REMEDI Strengthen Chinese Research Links
Tuesday, 20 November 2012
Pictured at the visit were (seated front) Liya Dong, Deputy Director General, Department of Science & Technology Development, MOST and NUI Galway President, Dr Jim Browne. (Standing l-r) Anna Cunningham, NUI Galway; Shuhua Wang, MOST; Xiaolin Guo, MOST; Professor Timothy O’Brien, REMEDI; Zhijun Yang, MOST; Dr Brian Hughes, NUI Galway; Kaiyuan Long, MOST; Professor Lokesh Joshi, NUI Galway; and Professor Sanbing Shen, REMEDI.
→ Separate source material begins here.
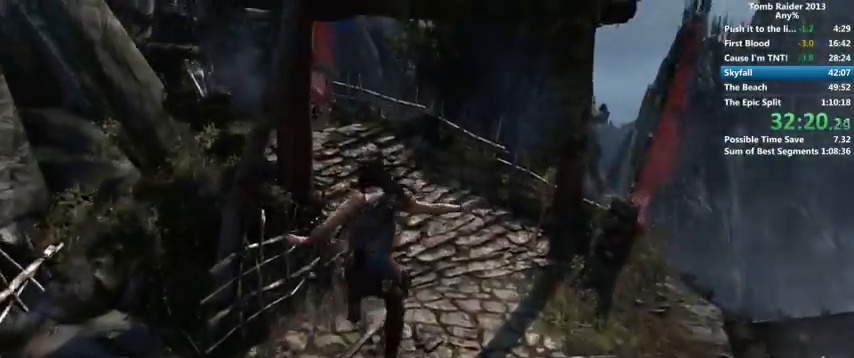
{"keys": ["w"], "mouse": [], "events": []}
Officials from the Chinese Government Ministry of Science and Technology (MOST) visited the Regenerative Medicine Institute (REMEDI) at NUI Galway last week.
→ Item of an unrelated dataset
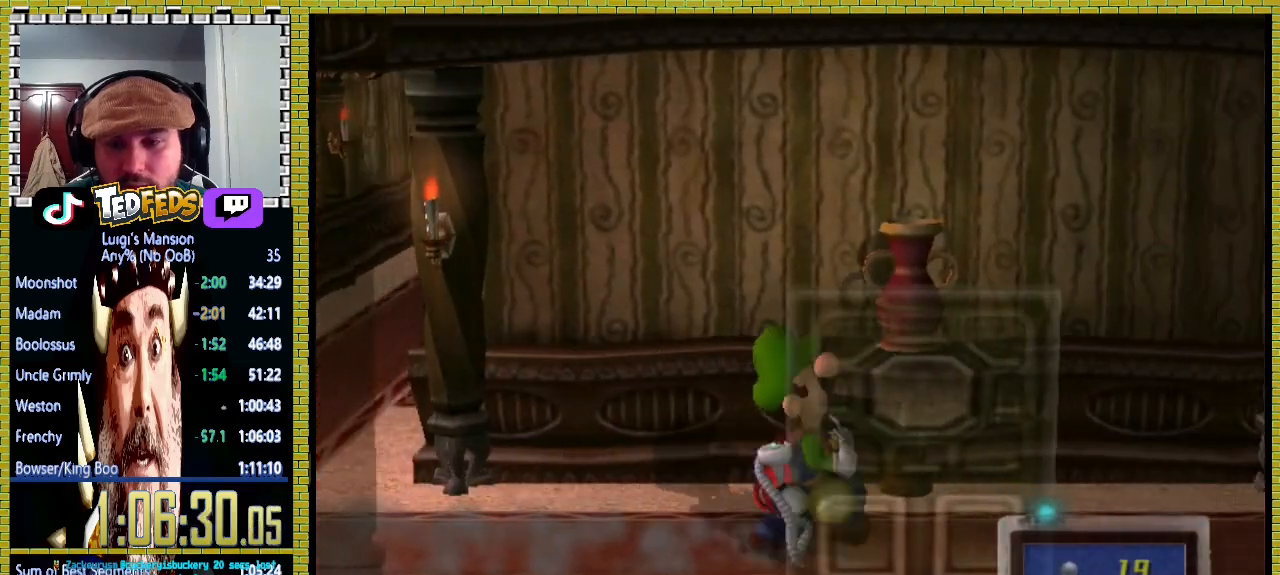
Gameplay with a controller (Xbox layout); each line is a JSON object with the inputs held at the frame after it. "events" lists button and stick changes between this image and that frame as [ms after this image, input, new state], when the widget could be followed in between. Not read: L1 L2 R1 R2.
{"buttons": [], "left_stick": "right", "right_stick": "center", "events": []}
Organised by the Embassy of the People’s Republic of China in Ireland, the visit was a follow-up to the signing of collaborative research agreements between REMEDI and two Chinese research institutes based in Shanghai and Xi’an earlier this year. The collaboration will see the partners work together in the areas of regenerative medicine clinical trials, particularly in the areas of diabetes and orthopaedics.
As part of their visit the officials from MOST had the opportunity to see the Centre for Cell Manufacturing Ireland (CCMI) at NUI Galway, which is a specially designed facility for manufacturing GMP-grade stem cells for use in human clinical trials. At present there is no similar facility in China. REMEDI hopes to work with its collaborators and the Chinese Government to help set up similar resources in China, ultimately opening up new opportunities for partnership in the area of clinical trials using stem cells.
Professor Timothy O’Brien, Director of REMEDI states, “We look forward to undertaking collaborative clinical trials using stem cells in Ireland and China. This will allow efficacy to be assessed in different ethnic populations and will also serve to harmonize transnational conduct of such trials.”
“We highly appreciate that NUI Galway has been actively developing close scientific collaborations with Chinese institutions in recent years”, added Liya Dong, Deputy Director General, Department of Science & Technology Development, MOST, “and we strongly support Ireland-China bi-lateral collaborations in life science and other areas, and will do our best to provide assistance for promoting the collaborations between NUI Galway and the Chinese Institutions in Shanghai and Xi’an.”
The Regenerative Medicine Institute (REMEDI) is a Science Foundation Ireland-funded Strategic Research Cluster, led by NUI Galway and with partners in University College Cork and NUI Maynooth. REMEDI is a partnership between scientists, clinicians and industry and it is the leading centre in the area of stem cell and regenerative medicine in Ireland.